Nissen was also “stubbornly resistant to a lot of modern changes,” his son laughed. “The last great technology advance that he took part in was the mimeograph machine.”

Nissen retired from law in the early 1970s, escaping “before the invention of the fax,” as his son put it, and moved to Palm Springs. He did some consulting work before changing his bar status to inactive in 1989.

His son continued:

“He acknowledged that the world was changing, but he resisted it….We bought him a computer for his 80th birthday, and he put a bunch of pillowcases over it to protect it from dust… So the computer never got dusty, but it never got used either.”

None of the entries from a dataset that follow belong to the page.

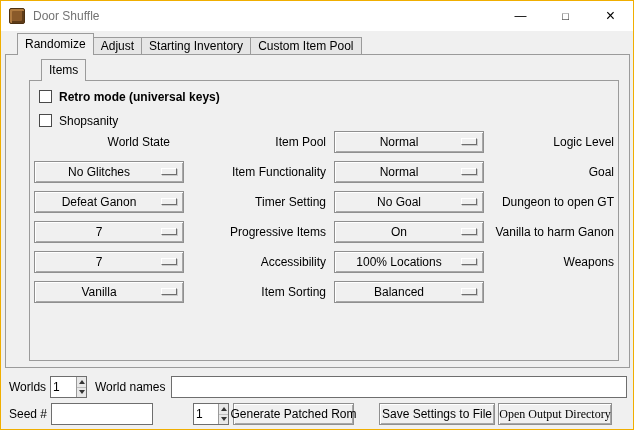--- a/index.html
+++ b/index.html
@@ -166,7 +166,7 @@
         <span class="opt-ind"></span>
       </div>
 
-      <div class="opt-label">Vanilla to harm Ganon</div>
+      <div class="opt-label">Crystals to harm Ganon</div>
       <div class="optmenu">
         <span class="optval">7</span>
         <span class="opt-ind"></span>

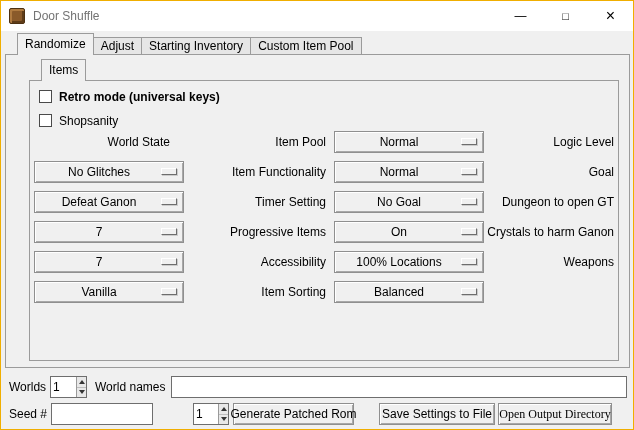--- a/index.html
+++ b/index.html
@@ -229,7 +229,7 @@
         </div>
     </div>
   </div>
-  <button class="btn" style="left:232px; top:402px; width:121px;">Generate Patched Rom</button>
+  <button class="btn" style="left:232px; top:402px; width:132px;">Generate Patched Rom</button>
   <button class="btn" style="left:378px; top:402px; width:116px;">Save Settings to File</button>
   <button class="btn" style="left:497px; top:402px; width:114px;font-family:Liberation Serif, serif;">Open Output Directory</button>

His son credits Nissen’s remarkable longevity to “extraordinary genes” and an “active mind,” because “it sure wasn’t through healthy eating.”

Nissen was “known to enjoy a large and hearty meal,” his son said. “He thought that chocolate, hard salami, Planters mixed nuts, and kosher dogs were the major food groups.”

Nissen is survived by his wife of nearly 70 years, Frances Nissen; his two children Steven Nissen and Donna Hayostek; six grandchildren—Illinois attorney Damon Fisch, Laura Arteaga,  Nicole Hayostek, Daniel Nissen, Matthew Nissen, and Teddy Nissen—and five great-grandchildren.